Feature request: Save variable values to disk rather than in memory (or: Why we don't need databases anymore)

Databases is a huge pain. You need to validate the data, transfer to a database object, insert to the database, probably with a SQL query, select from the database with another SQL-query, handle SQL-exceptions etc. But why do we need this? Why can’t I just use a simple list, like repository.users.add(user) when I save a user and repository.users.filter {it.id == userId} when I select a user?

Answer: Because the users are just saved in memory, and not permanently to a disk. That means if I start a new instance of the application, the list would go back to its default value. But it doesn’t need to be like that. Couldn’t there be an annotation that says "save the value of this variable (or constant) to the disk?

Example:

class Repository {

   @SaveToDisk("users")
   val users: MutableList<User> = mutableListOf()

}

It’s exactly like a normal list, just that it’s save to a disk rather than the memory.

The list would potentially have millions of rows, but that’s not a problem with today’s computation speed. This “query”, for example, took 1.5 seconds on 100 million rows

    repository.users
      .filter   { it.firstname == "bob" && it.age > 90 }
      .sortedBy { it.lastname }

   data class User(val firstname: String, val lastname: String, val age: Int)

What do you think? Shall we just get rid of databases and SQL injections?

1 Like

Seems like a library request–meaning no changes to Kotlin (or the stdlib).

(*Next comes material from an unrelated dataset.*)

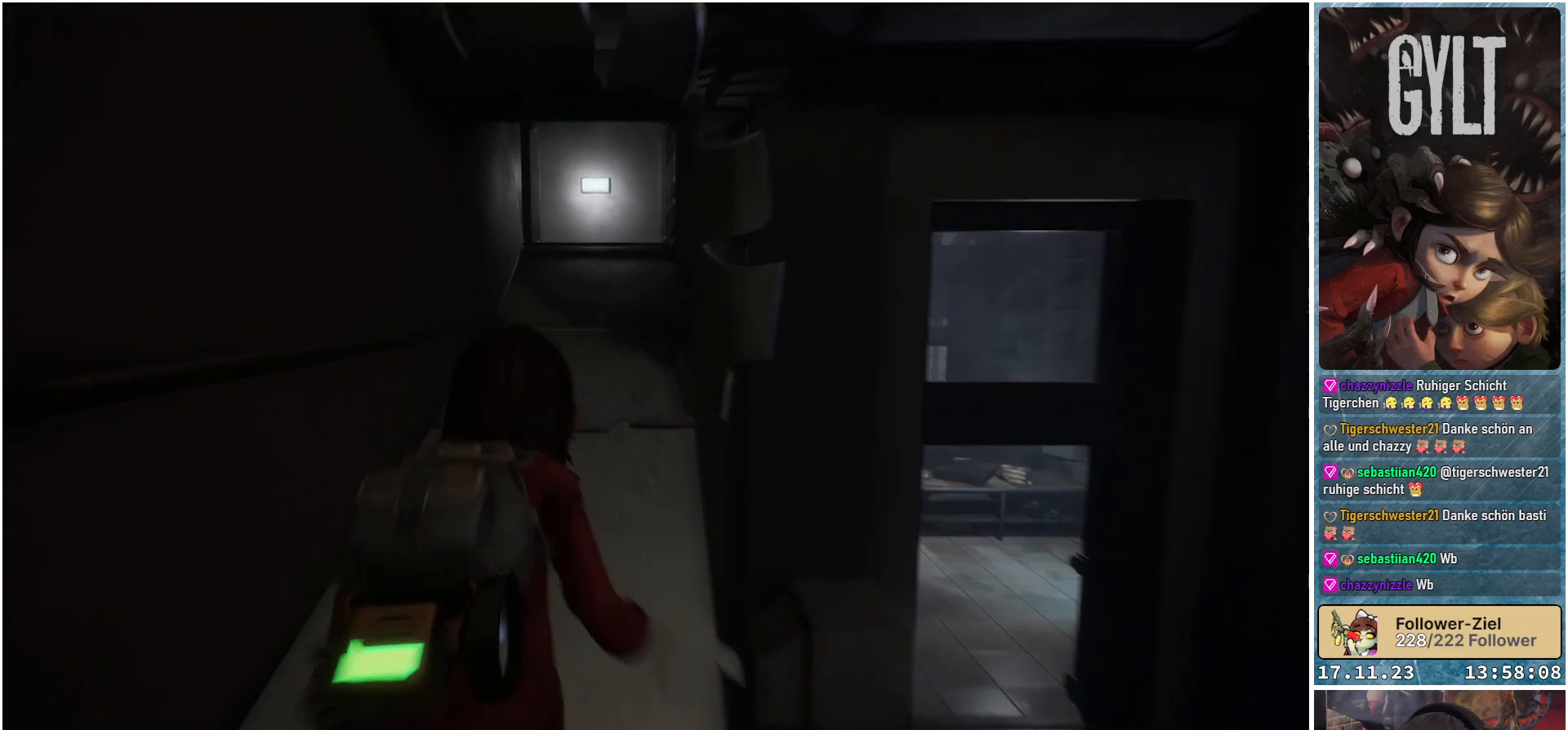
{"buttons": [], "left_stick": "center", "right_stick": "center", "events": []}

Feel free to make it as your own library, or look for someone who also wants to make it, or look for existing solutions that are similar.

4 Likes

I don’t think this can be done as a library as you would need to instantly change the value on the disk when changes to the object is done. When some call users.add() from any of the app instances, this object needs to be changed on the disk. The object value needs to be on the disk rather than in the memory. I don’t see how this can be done with just a library.

Yes, you could have a list structure persisted to disk (saved when the program stops, and reloaded when it starts); it probably wouldn’t take much code at all (using serialisation).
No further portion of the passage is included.